Persisch ist seine Muttersprache und zusätzlich zur deutschen Sprache bestehen Kenntnisse in Türkisch und Arabisch.
Das Konzept
Die Jungengruppe des Frauenhauses Norderstedt ist offen für Jungen im Alter von 5-10 Jahren, die Gewalt erlebt haben. Die untere Grenze von 5 Jahren
ist sinnvoll, da viele Jungen erst in diesem Alter intellektuell, sprachlich und
motorisch soweit entwickelt sind, um sich auf den verschiedenen Ebenen mit
dem Thema Männlichkeit auseinandersetzen zu können. Zudem ist ihnen in
diesem Alter bewußt, dass ihr Geschlecht festgelegt ist und sie beginnen gezielt mit der Suche nach männlichen Vorbildern.

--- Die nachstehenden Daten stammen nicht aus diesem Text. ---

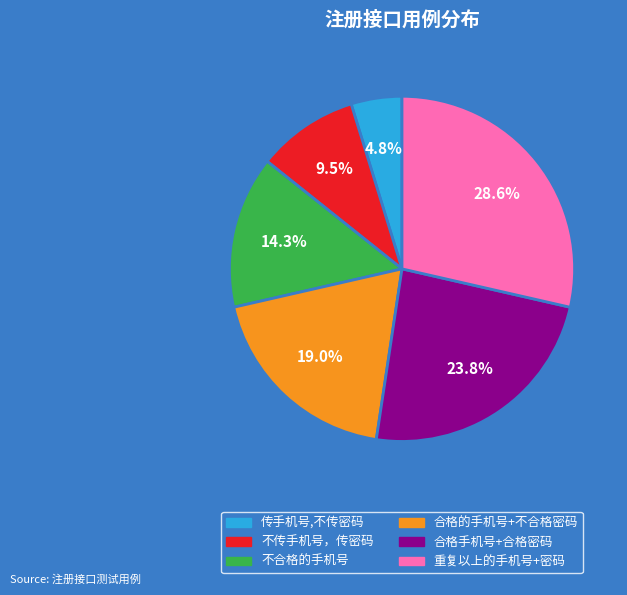

What is the smallest slice in the pie chart?

传手机号,不传密码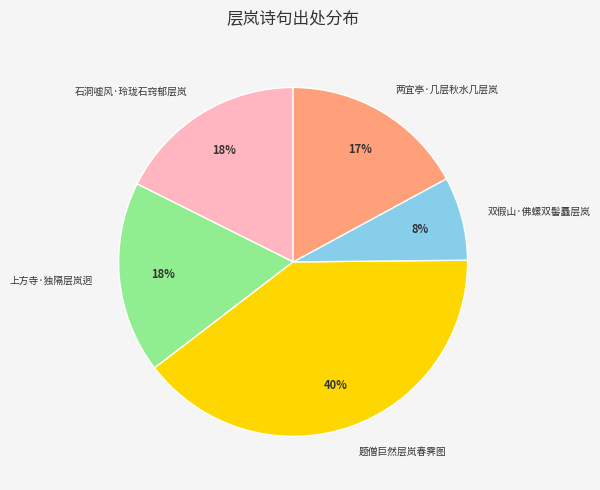

What is the largest slice in the pie chart?

题僧巨然层岚春霁图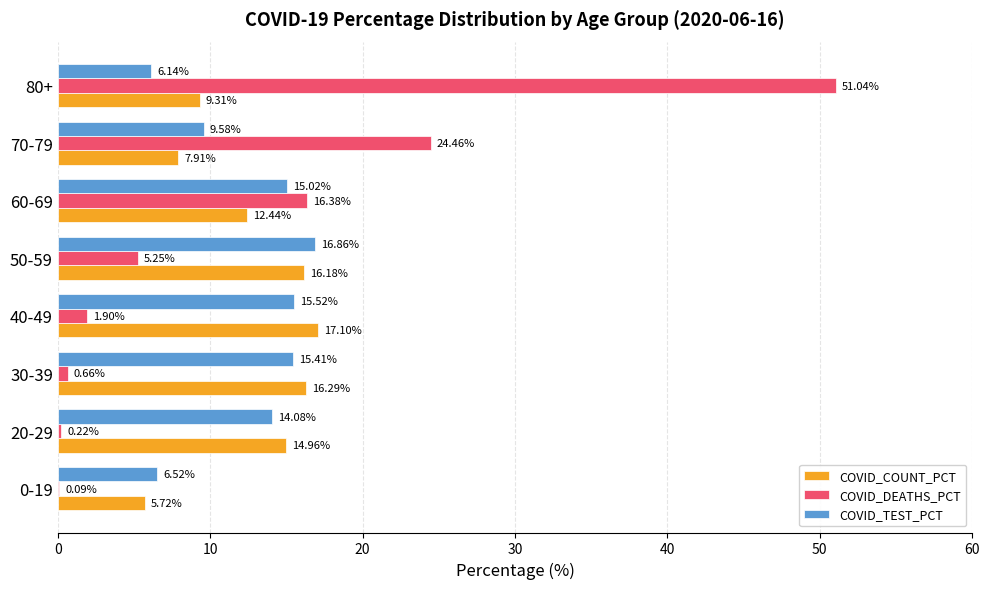

Is the value of COVID_COUNT_PCT at 20-29 greater than the value of COVID_DEATHS_PCT at 0-19?

Yes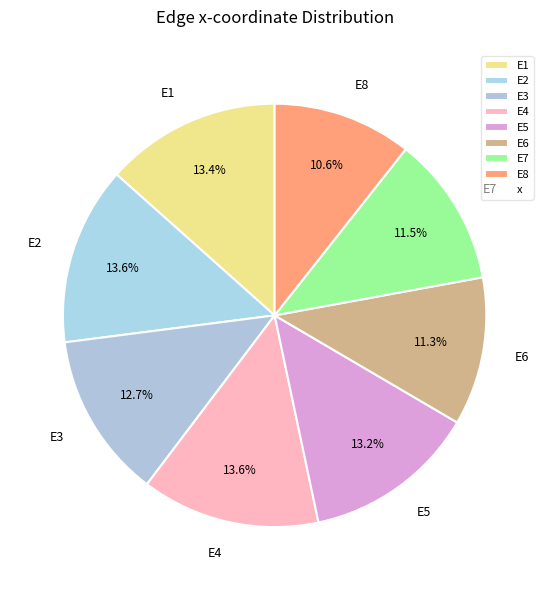

To the nearest percent, what is the difference between the largest and smallest slice percentages?

3%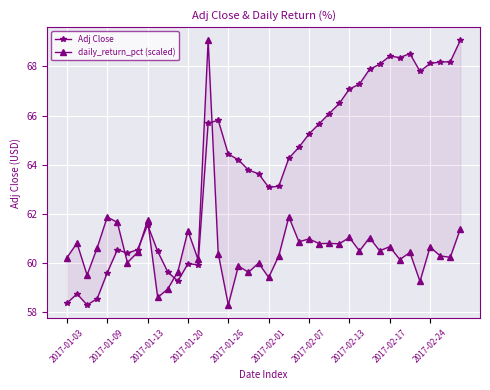

What are all the series names shown in the legend?

Adj Close, daily_return_pct (scaled)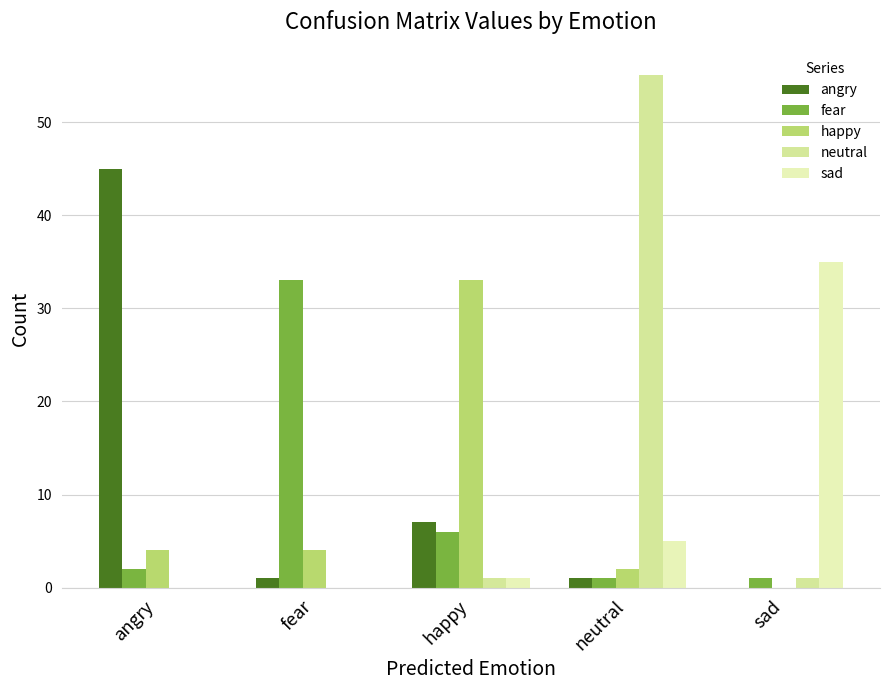

Which series has the widest spread of values?

neutral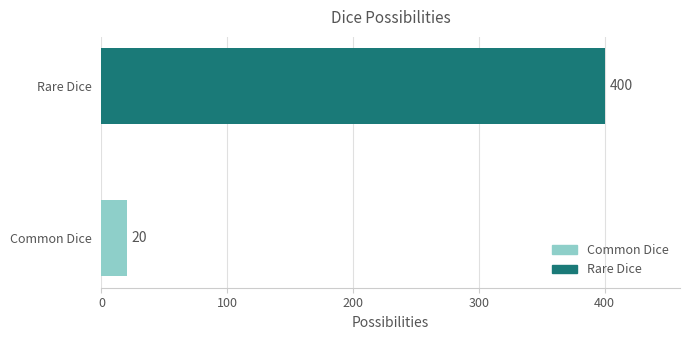

Reading top to bottom, extract all data points from this chart.

Rare Dice=400	Common Dice=20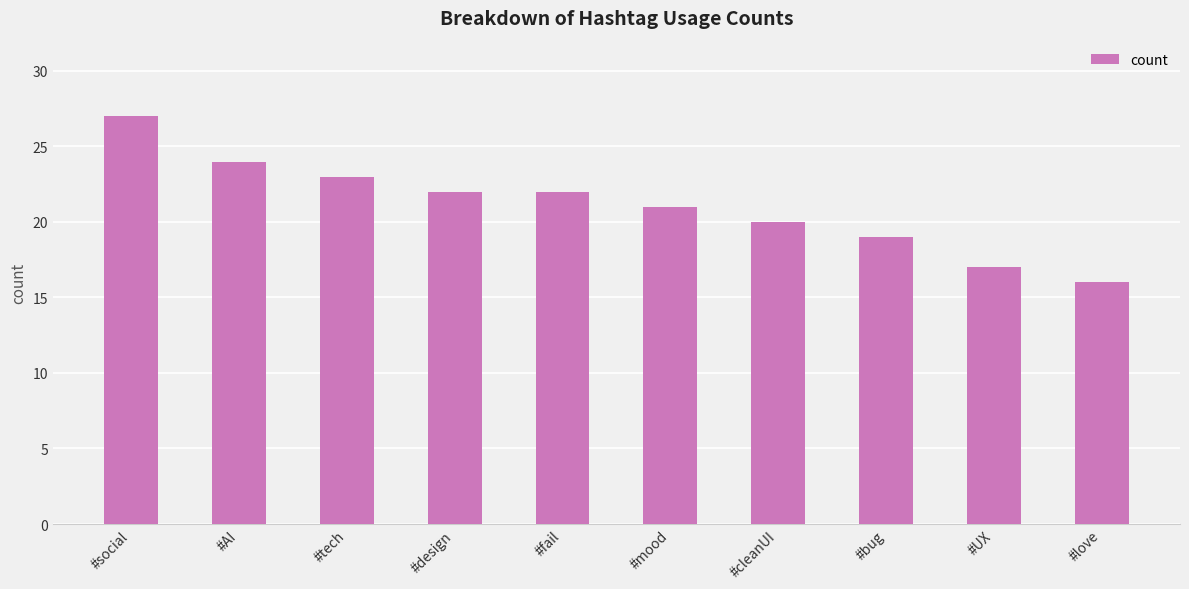

What is the change in value from #design to #mood?

-1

Die Jungen haben häufig unterschiedliche Formen der Gewalt über einen
längeren Zeitraum erlebt, entweder verbal, als körperliche Gewalt innerhalb
der Familie oder während des Trennungsprozesses der Eltern. Sie sind entweder selbst angegriffen worden oder haben die Gewalt der Eltern als Zeugen
miterlebt.
Ein anderer Teil der Gruppe besteht aus Kindern, die in Kindergarten und/
oder Schule häufig von Mitschülern angegriffen werden und in gewalttätige
Auseinandersetzungen verwickelt sind. Sie reagieren entweder mit langfristigem Rückzug oder mit ebenfalls gewalttätigem Verhalten.
Informationen über die Gruppe erfolgen über die regionale Presse und
über Flyer, die in vier verschiedenen Sprachen, in allen öffentlichen Einrichtungen im Raum Norderstedt ausgelegt sind. Die Flyer sind in ihrer Aufmachung so gestaltet, dass sie Kinder auch direkt ansprechen.
Die Aufnahme der Jungen in die Gruppe erfolgt über ein telefonisches
Aufnahmegespräch mit den Eltern / einem Elternteil, in dem die Gewalterfahrungen und deren Auswirkungen auf die Jungen von den Mitarbeiterinnen
des Frauenhauses abgefragt werden. Zwei Mitarbeiterinnen des Kinder- und
Mütterbereiches des Frauenhauses sind feste Ansprechpartnerinnen für die
Gruppe und die Eltern.
Die erlebte Gewalt und die Auswirkungen auf die Jungen sind auch ein
Problem der ganzen Familie, deshalb werden parallel zur Jungengruppe Gespräche für die Eltern angeboten. So haben diese die Möglichkeit, ein besseres
Verständnis für ihre Söhne zu entwickeln und werden von Anfang an in den
Entwicklungsprozess der Kinder mit einbezogen.